▶ **PASSAGE**
++++++++
I have the following function that convert csv files to a specific txt schema (expected by CNTKTextFormat Reader):
open System.IO
open FSharp.Data;
open Deedle;
let convert (inFileName : string) =
let data = Frame.ReadCsv(inFileName)
let outFileName = inFileName.Substring(0, (inFileName.Length - 4)) + ".txt"
use outFile = new StreamWriter(outFileName, false)
data.Rows.Observations
|> Seq.map(fun kvp ->
let row = kvp.Value |> Series.observations |> Seq.map(fun (k,v) -> v) |> Seq.toList
match row with
| label::data ->
let body = data |> List.map string |> String.concat " "
outFile.WriteLine(sprintf "|labels %A |features %s" label body)
printf "%A" label
| _ ->
failwith "Bad data."
)
|> ignore
Strangely, the output file is empty after running in the F# interactive panel and that printf
yields no printing at all.
++++++++
▶ **RECORDS SUPPLIED**
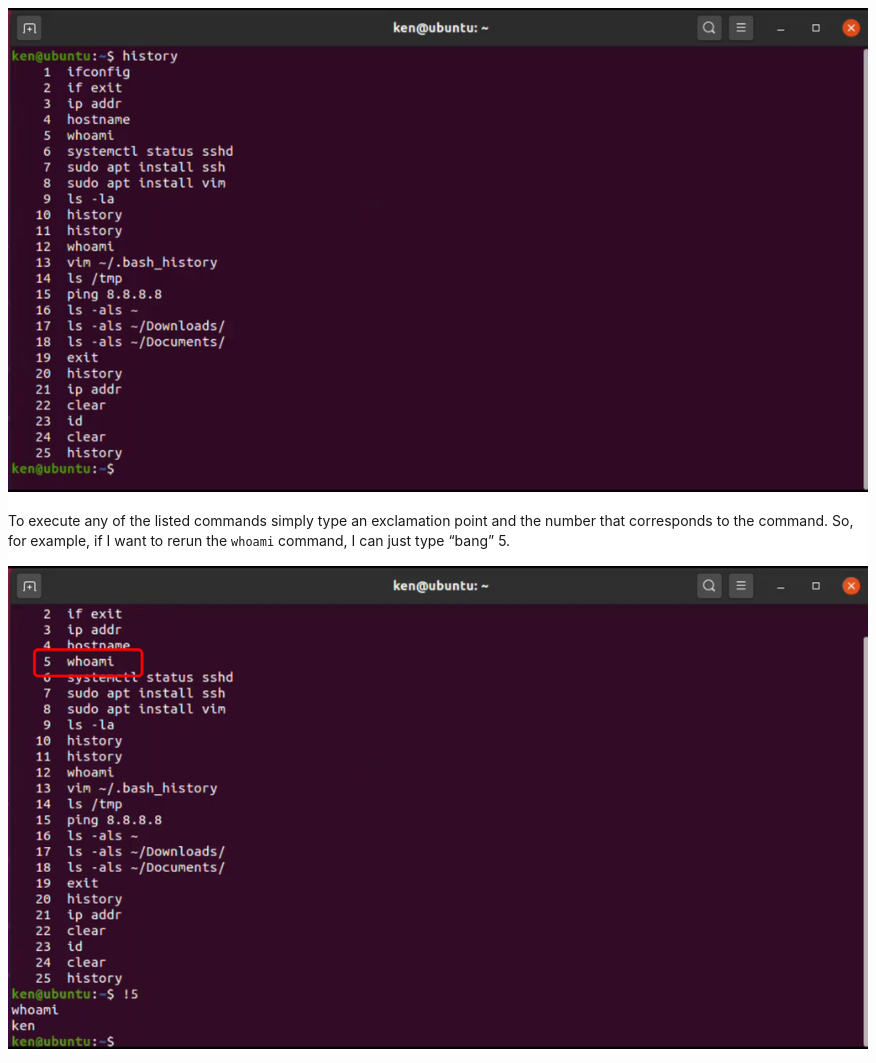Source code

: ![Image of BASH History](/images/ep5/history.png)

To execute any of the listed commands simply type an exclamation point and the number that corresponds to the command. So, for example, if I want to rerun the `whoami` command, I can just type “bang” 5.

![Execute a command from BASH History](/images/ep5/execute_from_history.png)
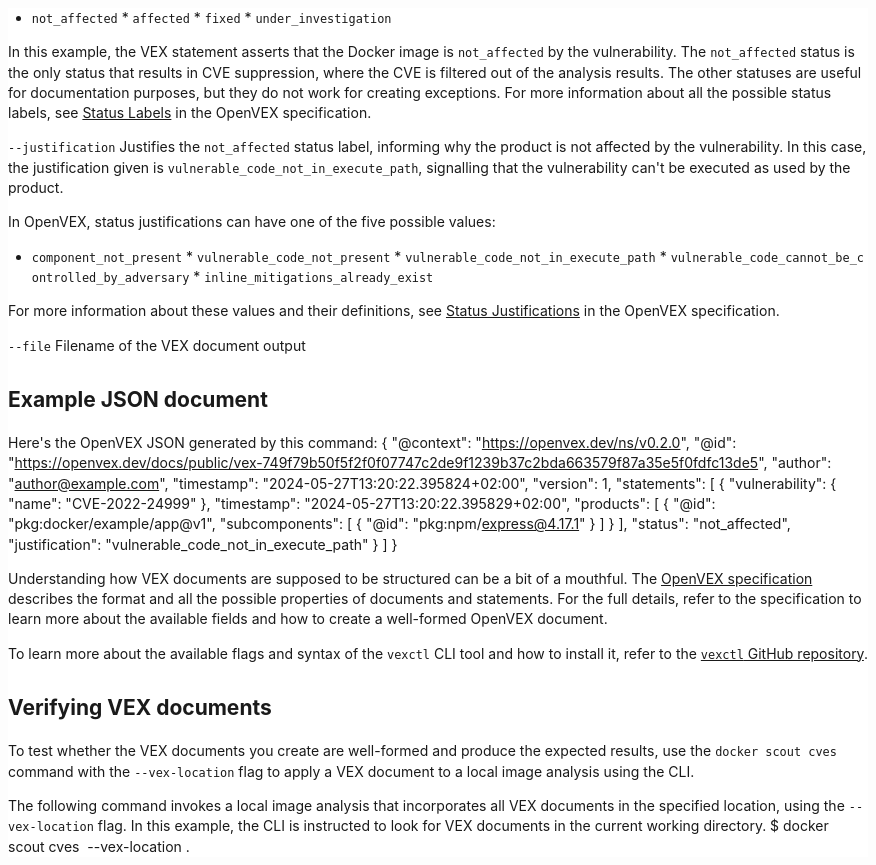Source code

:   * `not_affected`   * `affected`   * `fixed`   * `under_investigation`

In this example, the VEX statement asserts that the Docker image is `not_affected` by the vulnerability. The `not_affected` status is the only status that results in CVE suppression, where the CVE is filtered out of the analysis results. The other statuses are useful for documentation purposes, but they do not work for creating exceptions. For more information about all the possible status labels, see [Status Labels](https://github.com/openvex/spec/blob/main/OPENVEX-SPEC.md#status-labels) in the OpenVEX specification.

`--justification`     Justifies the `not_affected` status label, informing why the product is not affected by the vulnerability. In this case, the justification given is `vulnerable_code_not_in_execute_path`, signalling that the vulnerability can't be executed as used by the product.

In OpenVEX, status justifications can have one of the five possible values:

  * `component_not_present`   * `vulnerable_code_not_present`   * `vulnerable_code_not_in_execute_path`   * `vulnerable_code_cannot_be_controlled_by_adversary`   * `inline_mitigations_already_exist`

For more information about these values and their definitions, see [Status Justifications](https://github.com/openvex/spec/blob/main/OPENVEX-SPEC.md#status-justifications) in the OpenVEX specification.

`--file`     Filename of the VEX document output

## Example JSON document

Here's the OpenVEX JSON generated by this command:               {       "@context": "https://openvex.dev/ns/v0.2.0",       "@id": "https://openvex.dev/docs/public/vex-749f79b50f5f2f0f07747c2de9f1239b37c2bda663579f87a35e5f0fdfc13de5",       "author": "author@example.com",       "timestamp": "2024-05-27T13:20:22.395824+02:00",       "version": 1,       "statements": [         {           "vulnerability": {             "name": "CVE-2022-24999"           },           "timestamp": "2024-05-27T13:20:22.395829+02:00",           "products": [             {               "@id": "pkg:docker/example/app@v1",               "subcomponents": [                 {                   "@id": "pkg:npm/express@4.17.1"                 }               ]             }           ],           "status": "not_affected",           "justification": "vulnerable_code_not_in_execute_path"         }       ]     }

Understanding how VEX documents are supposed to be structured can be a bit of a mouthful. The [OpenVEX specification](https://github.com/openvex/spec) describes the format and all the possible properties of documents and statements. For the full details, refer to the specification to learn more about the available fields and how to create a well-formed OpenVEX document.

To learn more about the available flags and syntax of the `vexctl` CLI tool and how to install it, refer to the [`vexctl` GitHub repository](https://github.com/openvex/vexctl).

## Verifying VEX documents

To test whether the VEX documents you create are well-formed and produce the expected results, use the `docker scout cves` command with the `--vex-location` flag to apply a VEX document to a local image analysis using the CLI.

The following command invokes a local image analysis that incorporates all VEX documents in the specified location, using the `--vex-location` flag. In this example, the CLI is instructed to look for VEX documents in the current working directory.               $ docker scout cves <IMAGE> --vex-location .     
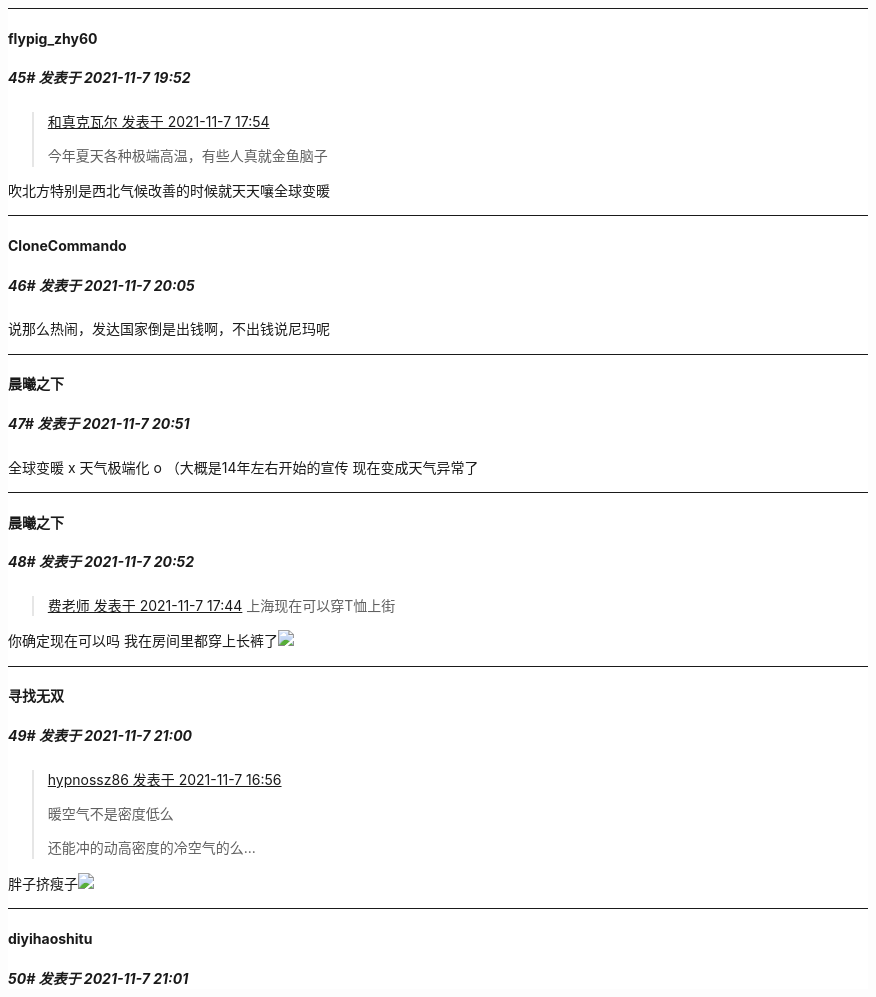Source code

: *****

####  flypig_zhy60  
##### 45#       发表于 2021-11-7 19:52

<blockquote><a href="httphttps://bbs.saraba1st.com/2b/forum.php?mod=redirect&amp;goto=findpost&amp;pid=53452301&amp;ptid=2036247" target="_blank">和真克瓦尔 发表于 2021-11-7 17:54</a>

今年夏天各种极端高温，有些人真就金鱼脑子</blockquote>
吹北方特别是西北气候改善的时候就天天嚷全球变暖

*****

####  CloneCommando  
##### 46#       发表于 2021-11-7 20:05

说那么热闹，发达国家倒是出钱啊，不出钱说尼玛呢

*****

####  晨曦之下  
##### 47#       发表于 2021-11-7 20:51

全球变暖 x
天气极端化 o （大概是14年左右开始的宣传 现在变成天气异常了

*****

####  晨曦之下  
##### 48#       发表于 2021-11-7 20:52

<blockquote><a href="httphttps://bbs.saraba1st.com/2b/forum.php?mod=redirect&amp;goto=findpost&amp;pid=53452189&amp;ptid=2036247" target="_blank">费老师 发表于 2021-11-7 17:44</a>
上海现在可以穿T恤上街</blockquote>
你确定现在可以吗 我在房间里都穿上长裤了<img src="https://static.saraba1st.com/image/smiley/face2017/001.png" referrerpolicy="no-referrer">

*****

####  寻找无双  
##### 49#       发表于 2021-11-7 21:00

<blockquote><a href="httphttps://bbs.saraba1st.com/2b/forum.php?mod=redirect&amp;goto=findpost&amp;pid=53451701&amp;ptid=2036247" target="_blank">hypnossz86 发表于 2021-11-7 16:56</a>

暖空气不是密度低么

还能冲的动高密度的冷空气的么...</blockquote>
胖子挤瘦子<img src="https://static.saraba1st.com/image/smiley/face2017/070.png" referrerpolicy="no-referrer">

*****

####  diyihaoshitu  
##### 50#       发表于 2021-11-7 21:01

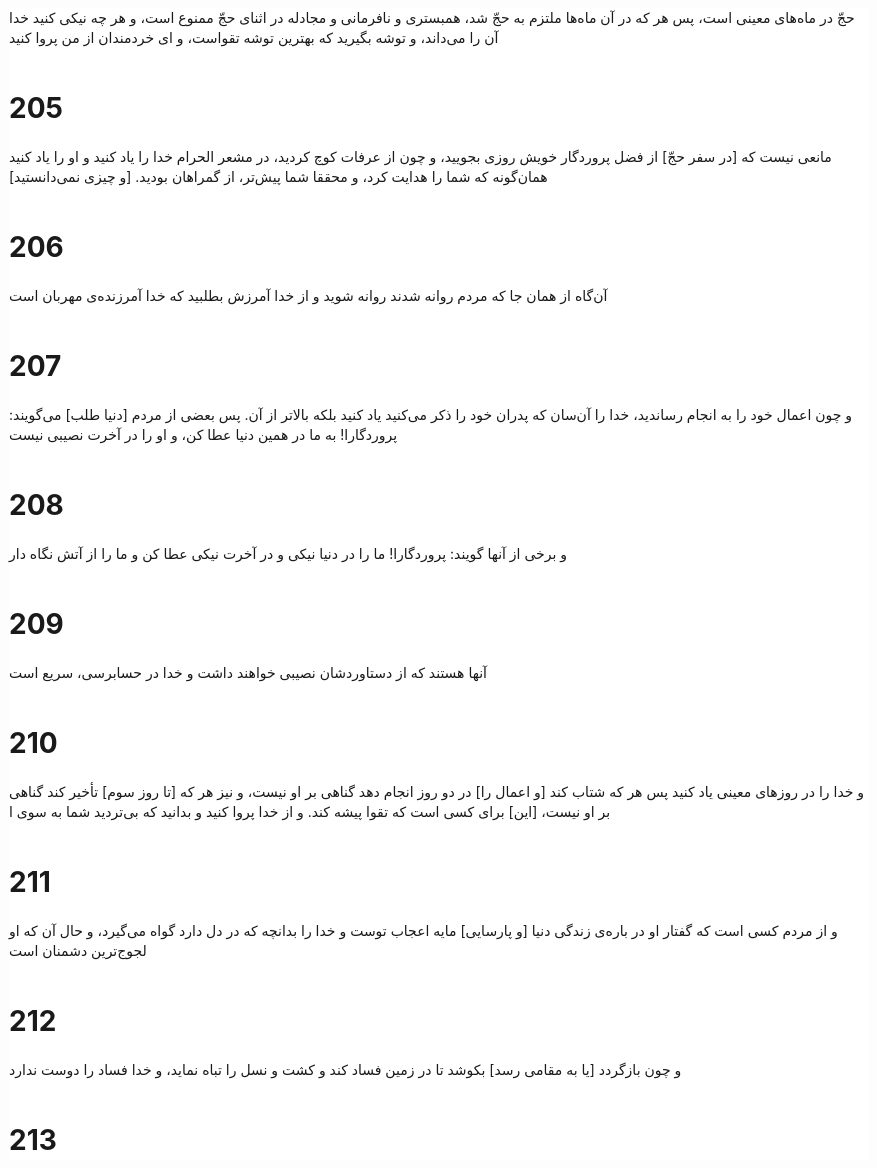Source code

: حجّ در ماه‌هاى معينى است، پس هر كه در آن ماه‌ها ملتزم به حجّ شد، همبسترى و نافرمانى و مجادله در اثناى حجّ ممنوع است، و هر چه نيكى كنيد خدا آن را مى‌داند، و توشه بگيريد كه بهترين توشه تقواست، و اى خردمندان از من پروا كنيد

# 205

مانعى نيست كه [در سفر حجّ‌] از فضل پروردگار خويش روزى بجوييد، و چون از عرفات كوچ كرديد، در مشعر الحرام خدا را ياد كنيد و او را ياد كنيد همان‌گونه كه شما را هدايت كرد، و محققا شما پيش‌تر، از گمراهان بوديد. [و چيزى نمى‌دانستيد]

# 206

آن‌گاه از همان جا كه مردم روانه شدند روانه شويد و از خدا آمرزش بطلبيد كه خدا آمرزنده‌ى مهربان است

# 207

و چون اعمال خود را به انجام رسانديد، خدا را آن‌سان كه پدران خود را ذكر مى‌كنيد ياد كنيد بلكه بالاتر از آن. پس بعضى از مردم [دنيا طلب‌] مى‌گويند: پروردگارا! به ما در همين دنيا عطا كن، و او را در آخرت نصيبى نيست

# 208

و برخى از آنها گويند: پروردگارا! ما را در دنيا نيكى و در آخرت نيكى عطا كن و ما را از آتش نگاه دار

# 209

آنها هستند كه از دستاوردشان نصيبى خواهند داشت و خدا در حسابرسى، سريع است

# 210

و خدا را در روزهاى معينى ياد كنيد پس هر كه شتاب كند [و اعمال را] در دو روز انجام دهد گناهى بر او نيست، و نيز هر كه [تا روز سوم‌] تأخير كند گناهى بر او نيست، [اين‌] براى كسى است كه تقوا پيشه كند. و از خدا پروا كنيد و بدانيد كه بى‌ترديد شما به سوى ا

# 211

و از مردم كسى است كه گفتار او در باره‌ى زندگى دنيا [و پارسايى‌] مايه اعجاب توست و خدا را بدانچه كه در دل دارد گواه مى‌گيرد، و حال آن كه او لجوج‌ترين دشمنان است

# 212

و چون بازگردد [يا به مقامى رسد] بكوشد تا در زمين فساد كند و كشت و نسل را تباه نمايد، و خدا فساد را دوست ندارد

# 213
++++++++
▶ **SET OF TASKS**
a) Please reproduce the F# CSV conversion question from "data.Rows.Observations" up to and including "printing at all.", swapping "Bad data." for "Malformed row.".
b) Pick out and copy each line of the records that contains the string "آخرت", treating case as significant.
The text and the records were taken from unrelated sources.

▶ **SOLUTIONS TO THE PROBLEMS**
a)
data.Rows.Observations
|> Seq.map(fun kvp ->
let row = kvp.Value |> Series.observations |> Seq.map(fun (k,v) -> v) |> Seq.toList
match row with
| label::data ->
let body = data |> List.map string |> String.concat " "
outFile.WriteLine(sprintf "|labels %A |features %s" label body)
printf "%A" label
| _ ->
failwith "Malformed row."
)
|> ignore
Strangely, the output file is empty after running in the F# interactive panel and that printf
yields no printing at all.

b)
و چون اعمال خود را به انجام رسانديد، خدا را آن‌سان كه پدران خود را ذكر مى‌كنيد ياد كنيد بلكه بالاتر از آن. پس بعضى از مردم [دنيا طلب‌] مى‌گويند: پروردگارا! به ما در همين دنيا عطا كن، و او را در آخرت نصيبى نيست
و برخى از آنها گويند: پروردگارا! ما را در دنيا نيكى و در آخرت نيكى عطا كن و ما را از آتش نگاه دار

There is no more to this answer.